Return to the 1930s?

His opinion shares the historian Szymon Rudnicki, author of numerous publications on the Polish radical right in the interwar period (1918-1939). “I feel transported back to the 1930s,” he told DW.

“What can I say? This situation speaks for itself. We have seen who is afraid of debating important current problems,” commented institute director Reznik to journalists. He assured that his institute would take up the topic of the lecture again later. When asked whether the decision to cancel the event meant that the provocateur had been given the field, Reznik said: “If the scientist said that he saw no possibility of continuing the lecture, we have to accept that.”
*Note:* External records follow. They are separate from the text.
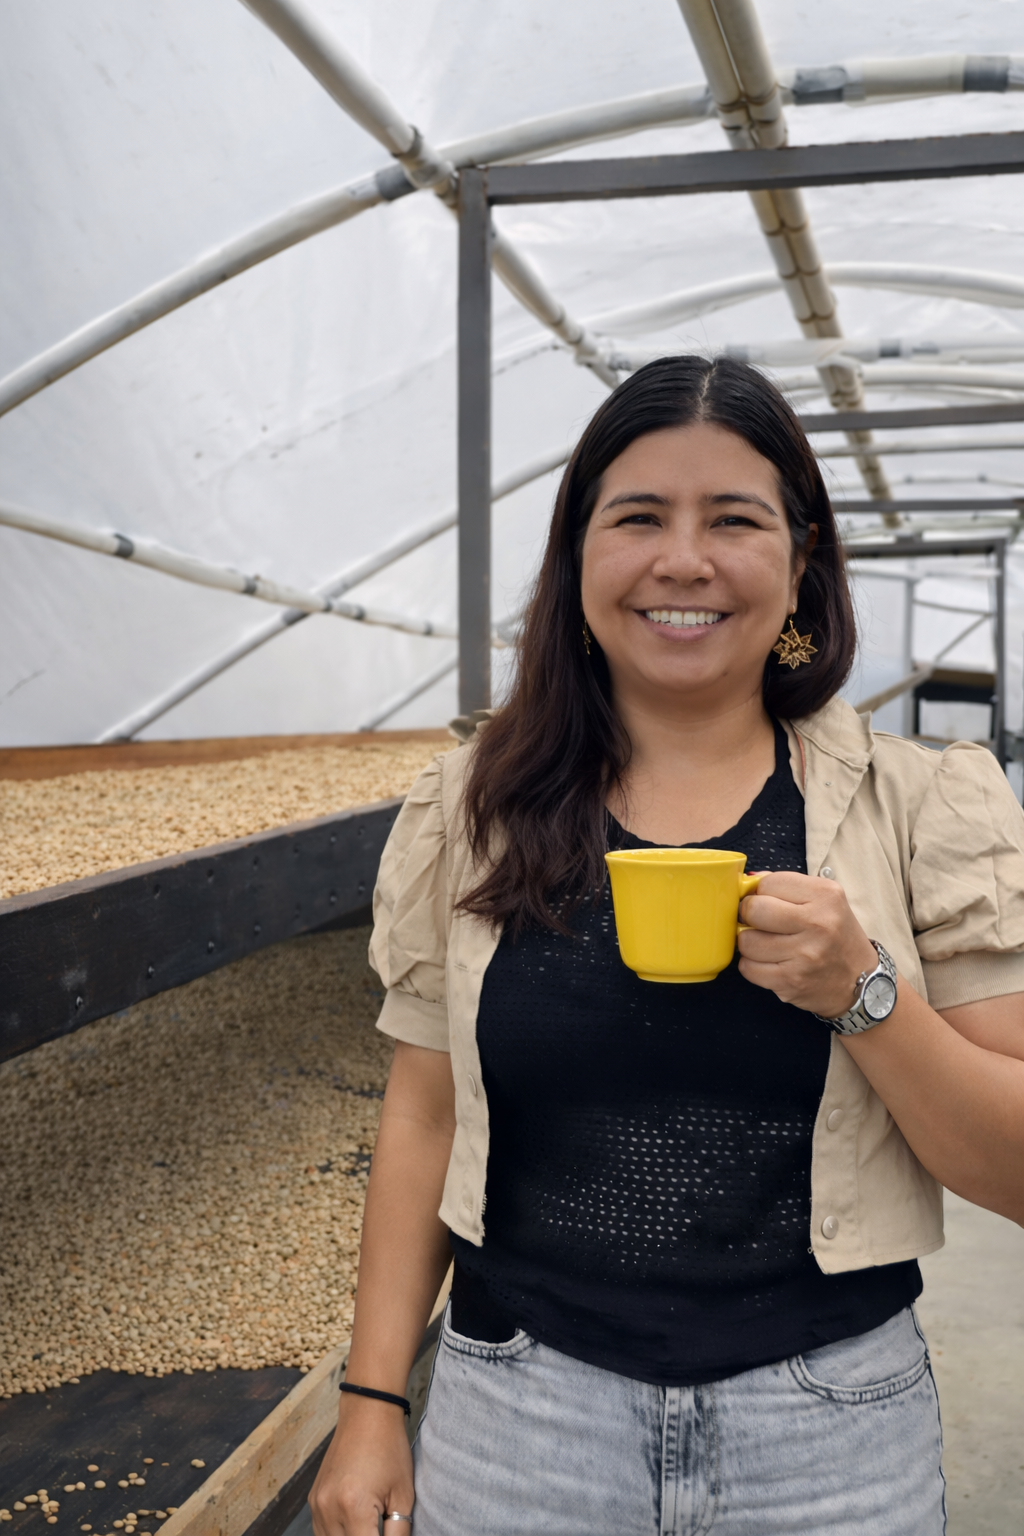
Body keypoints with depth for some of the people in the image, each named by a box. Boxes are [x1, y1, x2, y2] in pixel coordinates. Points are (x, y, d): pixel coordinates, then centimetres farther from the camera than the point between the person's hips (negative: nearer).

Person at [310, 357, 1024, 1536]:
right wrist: (373, 1404, 2)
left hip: (829, 1427, 0)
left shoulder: (925, 812, -6)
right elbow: (423, 1116, 3)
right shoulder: (473, 810, -2)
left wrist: (863, 992, -21)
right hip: (518, 1413, 1)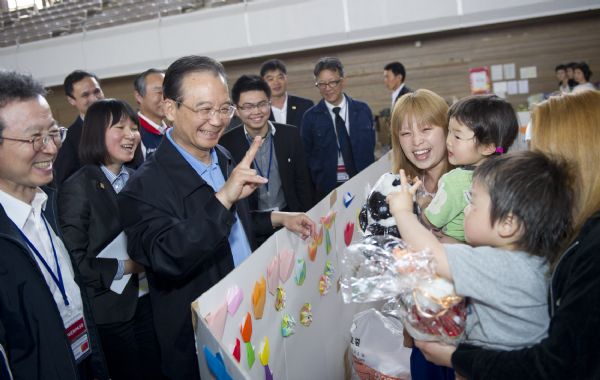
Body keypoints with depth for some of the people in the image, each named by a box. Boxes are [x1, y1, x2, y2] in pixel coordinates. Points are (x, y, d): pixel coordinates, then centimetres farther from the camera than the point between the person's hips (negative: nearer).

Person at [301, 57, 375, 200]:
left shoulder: (363, 110, 4)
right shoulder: (310, 117, -1)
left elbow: (370, 146, 8)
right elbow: (307, 154, 2)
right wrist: (319, 183, -6)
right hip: (327, 188, -1)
Polish-Canadian historian Jan Grabowski researches the Holocaust in Poland

Jan Grabowski teaches at the University of Ottawa in Canada. With his publications in Poland, he has made many enemies, especially in the right-wing government camp.  

Among other things, he is co-author of the book “Next is the night. Fates of the Jews in selected districts in occupied Poland”, which was published in 2018. In it he addresses the problem of the violence of Christian Poles against the Jews, especially after the evacuation of the ghettos by the Germans in 1942, when the survivors sought help from Polish families in the countryside. His research results were criticized by the Polish Institute of National Remembrance (IPN). On the other hand, Grabowski was backed by the Israeli Holocaust memorial Yad Vashem and the Institute of History of the Polish Academy of Sciences.
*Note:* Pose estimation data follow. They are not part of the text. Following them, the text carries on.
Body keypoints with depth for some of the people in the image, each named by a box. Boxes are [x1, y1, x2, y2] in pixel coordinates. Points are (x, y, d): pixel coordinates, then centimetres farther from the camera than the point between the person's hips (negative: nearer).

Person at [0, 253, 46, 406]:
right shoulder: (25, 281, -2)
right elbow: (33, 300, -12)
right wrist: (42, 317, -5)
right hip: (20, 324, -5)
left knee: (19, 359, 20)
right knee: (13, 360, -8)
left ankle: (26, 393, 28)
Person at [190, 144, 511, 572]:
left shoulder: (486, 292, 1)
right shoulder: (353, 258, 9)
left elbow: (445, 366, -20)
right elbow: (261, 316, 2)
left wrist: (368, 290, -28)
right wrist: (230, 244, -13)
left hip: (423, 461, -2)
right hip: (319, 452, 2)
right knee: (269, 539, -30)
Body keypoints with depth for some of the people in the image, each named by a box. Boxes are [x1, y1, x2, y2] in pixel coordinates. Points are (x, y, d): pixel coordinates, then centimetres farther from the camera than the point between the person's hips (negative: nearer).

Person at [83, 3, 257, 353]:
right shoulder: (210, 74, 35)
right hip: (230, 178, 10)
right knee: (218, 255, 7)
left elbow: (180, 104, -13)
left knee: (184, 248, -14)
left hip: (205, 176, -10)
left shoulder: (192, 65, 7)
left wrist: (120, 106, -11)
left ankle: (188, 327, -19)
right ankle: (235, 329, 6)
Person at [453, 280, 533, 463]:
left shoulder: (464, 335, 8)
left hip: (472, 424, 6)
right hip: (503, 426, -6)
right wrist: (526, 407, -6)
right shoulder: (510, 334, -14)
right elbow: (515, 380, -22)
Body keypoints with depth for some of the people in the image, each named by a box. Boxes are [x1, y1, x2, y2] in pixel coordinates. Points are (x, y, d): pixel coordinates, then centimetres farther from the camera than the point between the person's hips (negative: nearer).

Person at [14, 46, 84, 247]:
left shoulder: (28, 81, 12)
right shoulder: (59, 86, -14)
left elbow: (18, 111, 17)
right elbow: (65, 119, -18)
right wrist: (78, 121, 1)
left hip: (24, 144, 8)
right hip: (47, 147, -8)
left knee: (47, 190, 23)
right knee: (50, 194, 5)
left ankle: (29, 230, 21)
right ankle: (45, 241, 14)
The Polish government has recently increased pressure on independent scientists studying critical aspects of the Polish – examine Jewish relations in World War II. “I will not fund any research aimed at defaming the good name of the Polish state,” said Poland's Minister of Education and Science, Przemyslaw Czarnek, at a meeting with a delegation from the European Parliament in Warsaw in mid-May 2023. This attitude has also created tensions with the Israeli government and Holocaust researchers around the world.